RALEIGH, N.C. — The Army has approved a concert event organized by atheist and agnostic soldiers to take place next spring at Fort Bragg.
Organizers planned to hold the “Rock Beyond Belief” event this year, but they canceled after accusing Fort Bragg leadership of failing to provide the same level of support it gave to an evangelical Christian concert last fall.
Supporters hailed the Army’s decision.
“You know those goosebumps you get when your favorite song hits that sweet spot? I got those,” said Sgt. Justin Griffith, main organizer of the event and the military director of American Atheists.
“I was overcome with joy and a sense of vindication.”
The plan is to hold the event on March 31 at the main parade field at Fort Bragg, where the Christian-themed “Rock the Fort” concert was held.
Famed atheist Richard Dawkins is scheduled to appear, along with musicians, speakers and other entertainment.

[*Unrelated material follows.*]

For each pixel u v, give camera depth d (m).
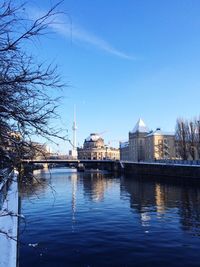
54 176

“This just might be the turning point in our struggle for acceptance,” Sgt. Griffith said. “I mean it. I get letters daily from service members asking for advice on how to do something like what’s going on at Fort Bragg.”
Final approval for the event came last week, Fort Bragg spokesman Ben Abel said.
The festival will get the same treatment from Fort Bragg that other groups receive, he said.
“Our logistical support will be the same as what we did for Rock the Fort,” he said, meaning Bragg will provide the venue, security and basic utilities. “That’s what we provide for any private organization.”
The event is partly a reaction to the Rock the Fort concert last fall, which was organized by the Billy Graham Evangelistic Association.
Groups like Americans United for the Separation of Church and State opposed the event, claiming the event was an unconstitutional use of military resources aimed at winning converts to Christianity.
The initial Rock Beyond Belief concert was scheduled to happen in April, but Sgt. Griffith called it off after saying Bragg leadership was not offering the same support it had given to the Christian event, which Fort Bragg leaders denied.
There were disagreements over the venue, the potential size of the crowd and promotional materials, but especially on the subject of funding.
This time around, organizers of the secular festival raised $50,000 for the event, which will pay for speakers and entertainers and other expenses.
“There is no going back in to the ‘atheist closet,’ ” said Sgt. Griffith, who has also organized a local chapter of Military Atheists and Secular Humanists for like-minded soldiers and veterans.
Fort Bragg, home to the U.S. Army Airborne and Special Forces, is one of the military’s largest bases.
It has about 58,000 uniformed military personnel and roughly 13,000 civilian workers.